_Zu erledigende Aufgaben_
1. Tausche im vorliegenden Text „Kibbutz“ gegen „Kollektiv“ aus und gib dabei den Abschnitt wieder, der mit den Worten „Warum fühlte ich“ beginnt und mit „der Klassenrevolution ist.“ endet.
2. Aus welchem Land kamen die Eltern der Verfasserin laut dem vorliegenden Text?

_Vorliegender Text_
■ ■ ■ ■ ■ ■ ■

August 16, 2017 By FOR-Palestine

Liliana (Noa) Kaczerginski Cordova

Der folgende Text, der sich im hebräischen Original auf der Webseite der antizionistischen Organisation “Matzpen” befindet, diente als Hintergrund für eine Veranstaltung mit dem Titel “Die Israelische Linke – von Matzpen zu der Boykottbewegung”, die am 17.8.2017 mit der Verfasserin stattfand. 

Ich wuchs in Argentinien in einer sehr säkularen Familie auf. Meine Mutter kochte Delikatessen nur am Yom Kippur. Meine Eltern kamen aus Litauen, aus der Gegend von Vilnius, als sie unter polnischer Besatzung war. Mit dem Judentum waren sie hauptsächlich durch die jiddische Kultur, sowohl ihre Bücher als auch die „Werte“, an die sie glaubten, verbunden. Die Basis dieser Kultur war: eine starke Ablehnung von Ausbeutung, Unterdrückung, Rassismus; der Glaube an die Solidarität zwischen Menschen und Völkern; Aufrichtigkeit und Wahrheit. Geld und Feigheit haben sie verachtet. Die Verbindung mit der internationalen Arbeiterbewegung war ihr Stolz.

Die allgemeine Umgebung in Argentinien war damals sehr lebhaft und militant. Der Marxismus war Teil der allgemeinen Kultur, der bewaffnete Kampf ein wichtiger Ausdruck des Kampfes gegen den Imperialismus und die herrschende Bourgeoisie.

In der Pubertät fühlte ich keinen Widerspruch zwischen meinen allgemeinen, linken Positionen und dem aktivistischen Zionismus der „Ikhud Habonim“ in Argentinien – der Jugendorganisation von „Mapai“, der Arbeiterpartei, die, denke ich, die Schwesterorganisastion von „HaNoar HaOved VeHaLomed“ in Israel war.

Warum fühlte ich keinen Widerspruch? Gute Frage. Die zionistischen Delegationen aus Israel wussten, uns ihre Ideen gut zu verkaufen. Es ging so in etwa: Revolutionär-Sein ist gut, kommt und macht das in Israel. Das beste Mittel gegen die bürgerlichen Ansprüche ist es, in einen Kibbutz zu gehen, das selbst die Verwirklichung der Klassenrevolution ist.

Bevor ich anfing, an der Uni zu studieren, trat ich einer Gruppe bei, die sich auf das „Aliyah“, die Migration, vorbereitete. Sie sollte sich dem Kibbuz „Hatzerim“ in der nördlichen Naqab-Wüste anschließen. Mehrere Monate verbrachten wir auf einem Bauernhof, etwa hundert Kilometer von Buenos-Aires entfernt. Das war für mich ein einschneidendes Erlebnis .– Das Leben in einer geschlossenen Gesellschaft kam mir wie die Hölle vor. Jede Entscheidung und jedes Verhalten (Sex, Alkohol, Klamotten, sogar literarische Vorlieben) mussten durch den Filter der allgemeinen Meinung der Gruppe, jede „Abweichung“ war ein Skandal. Nach vielen Schmerzen und Überlegungen entschied ich: Das ist nichts für mich. Seitdem finde ich jede Struktur abstoßend, die mich an ein Kibbuz erinnert.

■ ■ ■ ■ ■ ■ ■

_Ausgangsdaten_
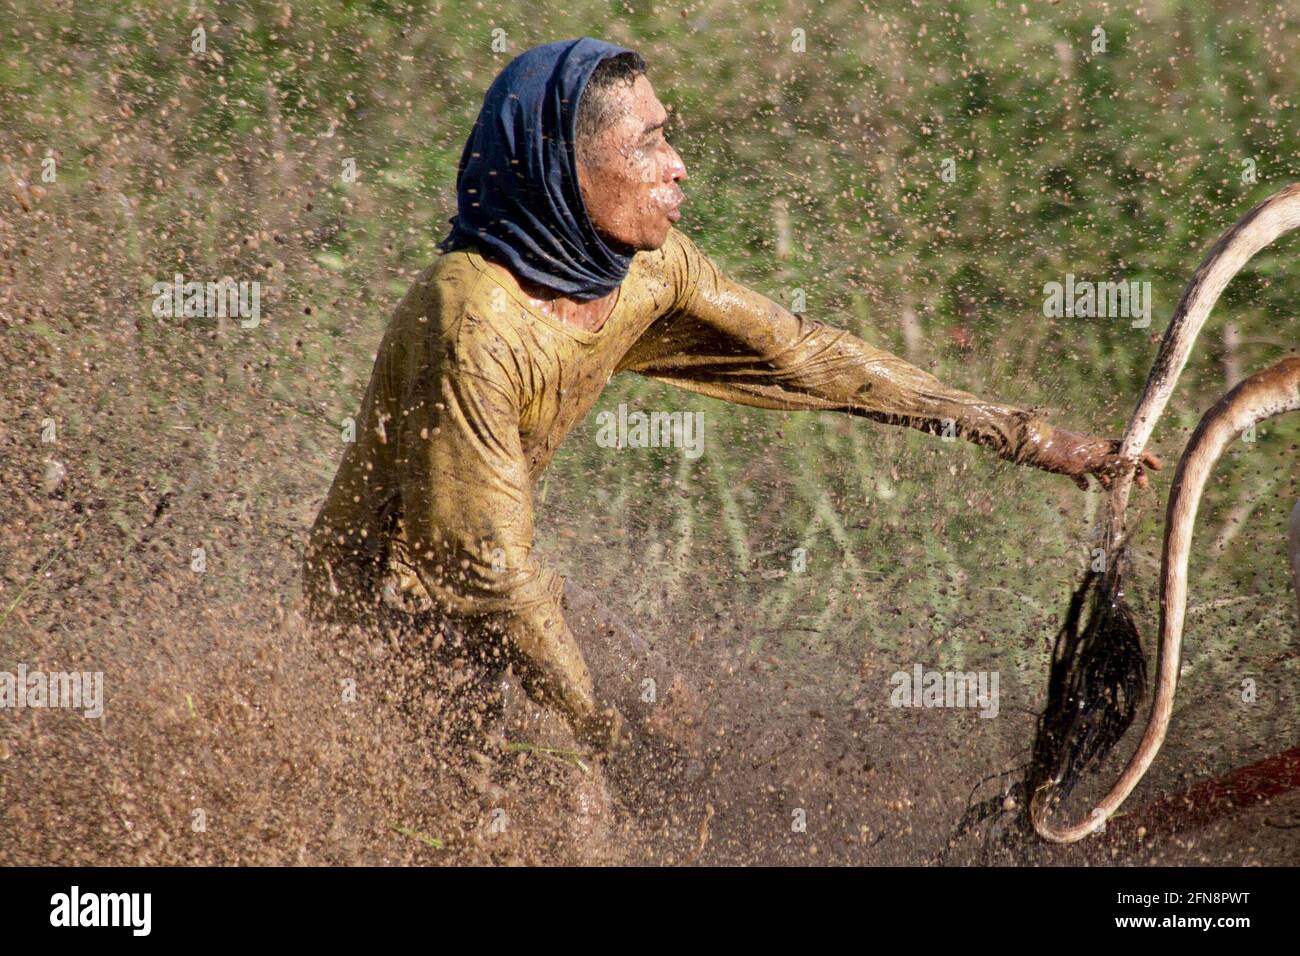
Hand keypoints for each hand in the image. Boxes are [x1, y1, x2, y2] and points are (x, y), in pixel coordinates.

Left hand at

■ ■ ■ ■ ■ ■ ■

_Bearbeitete Übung_
1.
Warum fühlte ich keinen Widerspruch? Gute Frage. Die zionistischen Delegationen aus Israel wussten, uns ihre Ideen gut zu verkaufen. Es ging so in etwa: Revolutionär-Sein ist gut, kommt und macht das in Israel. Das beste Mittel gegen die bürgerlichen Ansprüche ist es, in einen Kollektiv zu gehen, das selbst die Verwirklichung der Klassenrevolution ist.

2. Aus Litauen, aus der Gegend von Vilnius.